At safety visits conducted about a month after treatment, 24 adverse events were reported in the group given 2 g of zoliflodacin, 37 in the group given 3 g of zoliflodacin, and 23 in the group given ceftriaxone. Twenty-one patients experienced adverse events that were deemed to be related to zoliflodacin. These events were predominantly gastrointestinal and were self-limiting.
Single-drug regimens were used in the trial to facilitate comparison, according to the investigators. “However, current US and European guidelines recommend dual therapy for gonorrhea — theoretically, to slow the development of antimicrobial resistance and to treat concomitant chlamydial infection,” they note. “Should the development of zoliflodacin for gonorrhea therapy be pursued, its use in combination with another active agent would probably be the goal.”
New Antibiotics Needed as Treatment Options Dwindle
In a related editorial, Susan Blank, MD, MPH, from the Division of Disease Control, New York City Department of Health and Mental Hygiene, and the Centers for Disease Control and Prevention, and Demetre C. Daskalakis, MD, MPH, from the Division of Disease Control, New York City Department of Health and Mental Hygiene, agree that new antibiotics are needed at a time when gonorrhea infections are on the rise and treatment options are dwindling.

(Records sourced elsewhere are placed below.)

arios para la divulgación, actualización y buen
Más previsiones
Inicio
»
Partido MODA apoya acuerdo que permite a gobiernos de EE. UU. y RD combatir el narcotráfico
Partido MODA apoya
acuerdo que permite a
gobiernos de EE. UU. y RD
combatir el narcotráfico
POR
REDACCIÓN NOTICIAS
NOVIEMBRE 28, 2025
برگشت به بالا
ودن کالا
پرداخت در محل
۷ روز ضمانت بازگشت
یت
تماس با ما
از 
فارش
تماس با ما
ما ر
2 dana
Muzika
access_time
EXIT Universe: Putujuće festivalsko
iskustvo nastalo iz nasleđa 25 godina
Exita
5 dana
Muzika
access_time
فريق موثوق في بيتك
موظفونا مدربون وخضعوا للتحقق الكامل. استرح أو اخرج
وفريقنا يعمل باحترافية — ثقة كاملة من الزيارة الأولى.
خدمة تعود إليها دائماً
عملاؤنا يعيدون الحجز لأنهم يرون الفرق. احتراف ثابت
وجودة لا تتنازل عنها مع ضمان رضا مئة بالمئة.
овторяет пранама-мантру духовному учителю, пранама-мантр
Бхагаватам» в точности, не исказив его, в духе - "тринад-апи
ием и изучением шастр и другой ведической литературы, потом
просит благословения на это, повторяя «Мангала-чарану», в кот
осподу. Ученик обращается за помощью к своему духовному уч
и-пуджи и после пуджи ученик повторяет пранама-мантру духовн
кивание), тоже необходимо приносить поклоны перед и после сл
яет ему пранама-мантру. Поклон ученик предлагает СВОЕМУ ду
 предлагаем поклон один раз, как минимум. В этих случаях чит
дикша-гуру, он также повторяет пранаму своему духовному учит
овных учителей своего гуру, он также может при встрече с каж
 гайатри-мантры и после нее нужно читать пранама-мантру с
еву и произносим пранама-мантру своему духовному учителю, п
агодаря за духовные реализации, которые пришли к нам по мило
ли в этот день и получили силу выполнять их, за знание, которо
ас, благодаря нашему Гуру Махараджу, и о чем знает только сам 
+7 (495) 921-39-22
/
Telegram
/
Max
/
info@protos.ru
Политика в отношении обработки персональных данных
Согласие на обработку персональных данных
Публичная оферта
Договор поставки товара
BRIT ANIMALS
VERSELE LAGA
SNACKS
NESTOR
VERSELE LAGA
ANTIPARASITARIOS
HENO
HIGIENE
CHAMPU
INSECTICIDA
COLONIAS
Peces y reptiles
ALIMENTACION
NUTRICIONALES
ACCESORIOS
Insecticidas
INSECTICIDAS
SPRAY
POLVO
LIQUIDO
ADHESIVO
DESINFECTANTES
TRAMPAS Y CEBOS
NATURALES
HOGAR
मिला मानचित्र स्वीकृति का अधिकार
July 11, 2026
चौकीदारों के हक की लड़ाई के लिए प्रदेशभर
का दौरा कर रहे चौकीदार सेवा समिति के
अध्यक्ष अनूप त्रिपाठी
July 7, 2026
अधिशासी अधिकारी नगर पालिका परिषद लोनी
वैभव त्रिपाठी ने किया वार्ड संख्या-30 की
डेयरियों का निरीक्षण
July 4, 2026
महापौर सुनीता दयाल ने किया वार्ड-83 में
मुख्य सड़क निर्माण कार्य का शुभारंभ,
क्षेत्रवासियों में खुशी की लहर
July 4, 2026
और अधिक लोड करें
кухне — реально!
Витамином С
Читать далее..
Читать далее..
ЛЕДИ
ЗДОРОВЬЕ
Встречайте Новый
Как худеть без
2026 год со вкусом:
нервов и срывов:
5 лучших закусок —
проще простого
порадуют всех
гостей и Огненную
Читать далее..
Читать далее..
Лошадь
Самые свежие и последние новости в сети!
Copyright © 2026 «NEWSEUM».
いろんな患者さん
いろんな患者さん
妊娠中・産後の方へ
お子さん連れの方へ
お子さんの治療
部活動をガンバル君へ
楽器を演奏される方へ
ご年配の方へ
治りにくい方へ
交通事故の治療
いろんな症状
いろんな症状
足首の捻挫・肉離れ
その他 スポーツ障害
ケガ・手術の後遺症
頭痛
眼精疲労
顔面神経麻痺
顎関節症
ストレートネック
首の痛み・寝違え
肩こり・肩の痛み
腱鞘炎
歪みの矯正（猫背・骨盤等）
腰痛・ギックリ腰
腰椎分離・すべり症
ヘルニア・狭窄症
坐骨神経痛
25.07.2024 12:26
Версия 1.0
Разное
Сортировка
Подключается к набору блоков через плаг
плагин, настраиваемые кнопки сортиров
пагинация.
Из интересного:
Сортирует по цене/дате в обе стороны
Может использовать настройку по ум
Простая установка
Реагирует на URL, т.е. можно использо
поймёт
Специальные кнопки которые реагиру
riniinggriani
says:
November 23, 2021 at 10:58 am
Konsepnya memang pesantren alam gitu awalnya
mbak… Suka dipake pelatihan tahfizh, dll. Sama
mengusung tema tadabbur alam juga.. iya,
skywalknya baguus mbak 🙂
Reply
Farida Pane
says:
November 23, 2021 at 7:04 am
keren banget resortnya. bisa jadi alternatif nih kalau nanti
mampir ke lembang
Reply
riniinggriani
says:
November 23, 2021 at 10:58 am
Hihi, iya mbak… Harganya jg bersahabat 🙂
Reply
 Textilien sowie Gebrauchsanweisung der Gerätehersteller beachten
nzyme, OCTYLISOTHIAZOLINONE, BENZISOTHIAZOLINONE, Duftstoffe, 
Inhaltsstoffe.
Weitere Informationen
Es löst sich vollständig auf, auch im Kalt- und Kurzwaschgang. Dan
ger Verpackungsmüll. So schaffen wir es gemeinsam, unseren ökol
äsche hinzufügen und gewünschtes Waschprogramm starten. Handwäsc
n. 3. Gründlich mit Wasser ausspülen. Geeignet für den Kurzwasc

“Given the challenges in clinical follow-up in this patient population, the single-dose regimen is promising,” they write. “Though the study was small, the efficacy shown is encouraging, and zoliflodacin has the potential to be an effective antibiotic for treating gonorrhea, though the limited activity observed in key anatomical sites of infection such as the pharynx will need to be better defined….
“With more dedicated research on sexually transmitted infections to advance biomedical innovation and develop better diagnostics, therapeutics, and even vaccines, we may be able to avoid the advent of gonorrhea that is either treatable only with expensive intravenous or intramuscular agents or entirely untreatable,” the editorialists add.
Dr Taylor received grants from the National Institutes of Health during the conduct of the study, as well as grants from Melinta, Becton-Dickinson, Roche Molecular, Hologic, and Beckman Coulter and grants and personal fees from GlaxoSmithKline outside the study. Several coauthors report various financial relationships with Activbiotics, AstraZeneca (the parent company of Entasis), Becton-Dickinson, Cepheid, Gilead, GlaxoSmithKline, Hologic, Melinta Therapeutics, National Institute of Allergy and Infectious Diseases, National Institutes of Health, Roche Molecular, and Warner-Chlicott. Dr Blank and Dr Daskalakis have disclosed no relevant financial relationships.
N Engl J Med. 2018;379:1795-1787, 1835-1845.